Espnet: Speaker mumbling when synthesize very long sentence

Created on 7 Nov 2019 · 4Comments · Source: espnet/espnet

Hello, I trained Transformer and Fastspeech and Tacotron2 (nvidia), all of them suffer from long sentence synthesis, when the speaker starts mumbling when the length of the (synthesized) audio exceed the maximum length of audio in the training set. I know cut the original sentence into slices can help fixing this, but it looks like a workaround to me, not a solution :D

This is the predicted melspec, the first 10 seconds are good, but from that point on, it's disaster.

Are there any ideas? Really looking forward to hearing some suggestion
Thanks!

Question Stale TTS Wontfix

Source

enamoria

All 4 comments

Did you try forward attention in Tacotron~2?
I've never tried to generate too long sentences but it is worthwhile to try.

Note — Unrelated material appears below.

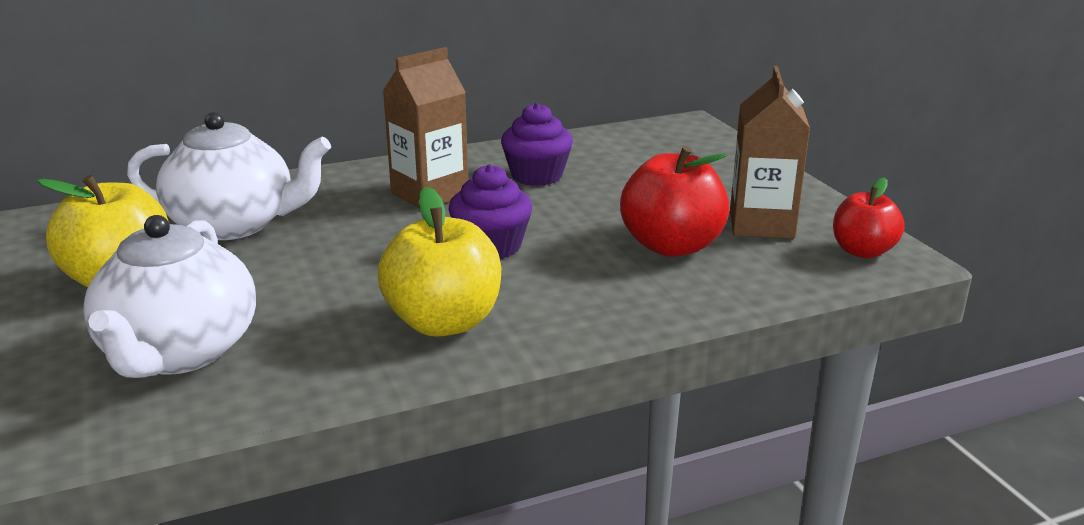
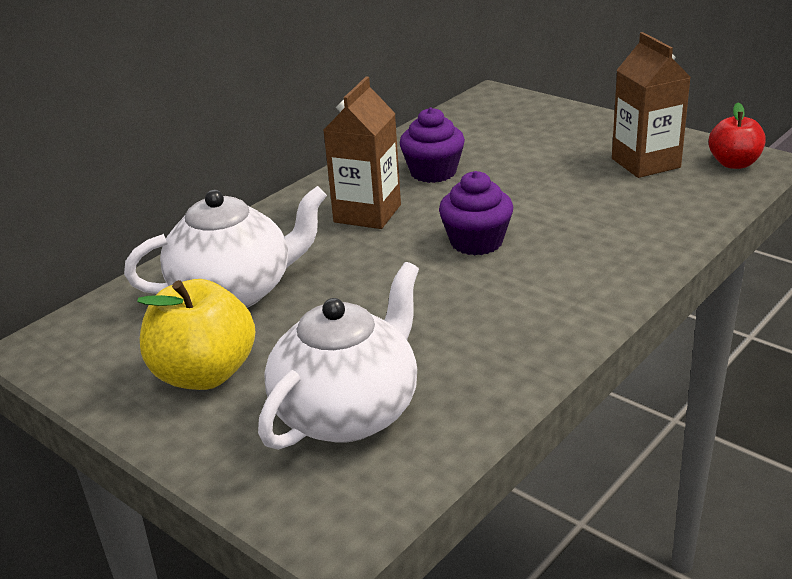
camera: 25 degrees left, 5 degrees up
white teapot [83,215,256,378] -> white teapot turned 120 degrees counterclockwise [258,262,419,450]
yellow apple [378,187,501,337] -> none
red apple [620,146,730,257] -> none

Recently google guys have proposed dynamic convolution attention to avoid such kind of issue.
This paper might be interesting for you.
https://arxiv.org/abs/1910.10288
We will plan to implement this feature in v.0.6.0 (#1329).

kan-bayashi on 7 Nov 2019

👍1

I would like to consider this a fundamental problem we need to address in the future. Can we tag a proper label for the issue?

r9y9 on 8 Nov 2019

👍1

This issue has been automatically marked as stale because it has not had recent activity. It will be closed if no further activity occurs. Thank you for your contributions.